§ 提取文本
◆ ◆ ◆ ◆ ◆ ◆ ◆

OTA 模型更新：保持端侧 AI 始终最新

端侧 AI 模型不是静态的。您的训练数据在改进，微调效果在提升，新的基础模型在发布。更新模型不应该需要通过 App Store 进行完整的应用更新。

OTA（Over-the-Air）模型更新让您可以独立于应用二进制文件向用户推送新的 GGUF 文件。应用检查更新，在后台下载新模型，然后无缝切换。

架构

模型清单

在 CDN 上与模型文件一起托管一个 JSON 清单：

{
  "current_version": "2.1.0",
  "models": {
    "1b": {
      "url": "https://cdn.example.com/models/v2.1.0/model-1b-q4.gguf",
      "size_bytes": 612000000,
      "sha256": "a1b2c3d4e5f6...",
      "min_app_version": "3.0.0",
      "release_notes": "Improved classification accuracy"
    },
    "3b": {
      "url": "https://cdn.example.com/models/v2.1.0/model-3b-q4.gguf",
      "size_bytes": 1740000000,
      "sha256": "f6e5d4c3b2a1...",
      "min_app_version": "3.0.0",
      "release_notes": "Better conversation quality"
    }
  },
  "rollback_version": "2.0.0",
  "rollback_url_1b": "https://cdn.example.com/models/v2.0.0/model-1b-q4.gguf",
  "rollback_url_3b": "https://cdn.example.com/models/v2.0.0/model-3b-q4.gguf"
}

清单告诉应用：最新版本是什么、从哪里下载、如何验证，以及出问题时回退到什么。

更新检查流程

[应用启动] -> [从 CDN 获取清单]
  -> [比较本地版本和清单版本]
  -> [如果有更新版本]:
      -> [检查 WiFi + 足够存储空间]
      -> [后台下载新模型]
      -> [验证 SHA256]
      -> [下次会话启动时切换模型]
  -> [如果版本一致]: [无操作]

实现

// iOS：检查模型更新
class ModelUpdater {
    private let manifestURL = URL(string: "https://cdn.example.com/manifest.json")!

    func checkForUpdate() async -> ModelUpdate? {
        guard let data = try? await URLSession.shared.data(from: manifestURL).0,
              let manifest = try? JSONDecoder().decode(ModelManifest.self, from: data)
        else { return nil }

        let currentVersion = UserDefaults.standard.string(forKey: "model_version") ?? "0.0.0"

        if manifest.currentVersion > currentVersion {
            return ModelUpdate(
                version: manifest.currentVersion,
                url: manifest.models[selectedTier]!.url,
                size: manifest.models[selectedTier]!.sizeBytes,
                hash: manifest.models[selectedTier]!.sha256
            )

◆ ◆ ◆ ◆ ◆ ◆ ◆

§ 展示数据

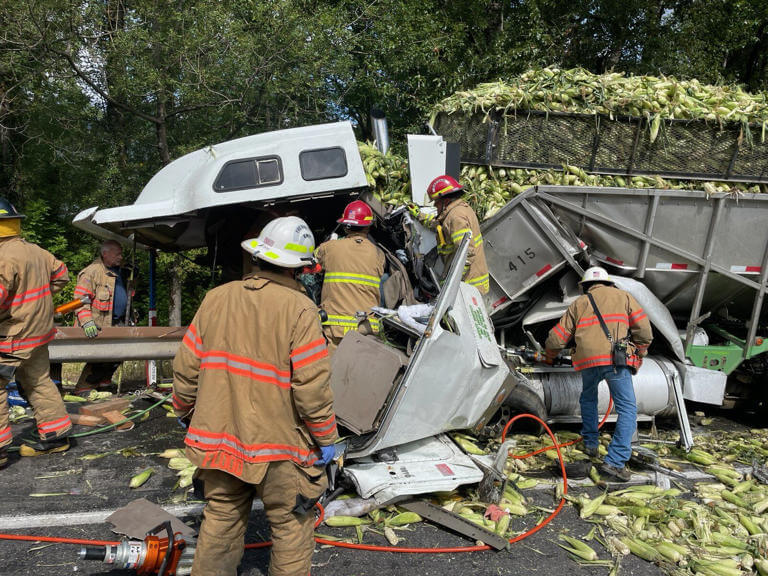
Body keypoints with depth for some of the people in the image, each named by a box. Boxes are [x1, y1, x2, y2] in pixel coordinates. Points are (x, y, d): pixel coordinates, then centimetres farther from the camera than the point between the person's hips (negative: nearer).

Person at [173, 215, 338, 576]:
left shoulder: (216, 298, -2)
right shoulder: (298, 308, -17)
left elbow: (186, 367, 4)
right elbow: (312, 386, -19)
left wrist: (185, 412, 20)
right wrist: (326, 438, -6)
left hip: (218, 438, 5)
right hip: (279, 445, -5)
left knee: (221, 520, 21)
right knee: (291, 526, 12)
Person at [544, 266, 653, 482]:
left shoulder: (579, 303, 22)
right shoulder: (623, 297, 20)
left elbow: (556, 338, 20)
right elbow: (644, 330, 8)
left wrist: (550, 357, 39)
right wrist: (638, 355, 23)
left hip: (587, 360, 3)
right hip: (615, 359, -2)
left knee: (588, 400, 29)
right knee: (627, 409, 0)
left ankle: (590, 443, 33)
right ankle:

◆ ◆ ◆ ◆ ◆ ◆ ◆

§ 任务说明
在关于 OTA 模型更新的文章里，找出 JSON 清单最外层的所有键名并逐一列出。 以上列表中的数据取自另一来源。

§ 你的解答
current_version、models、rollback_version、rollback_url_1b、rollback_url_3b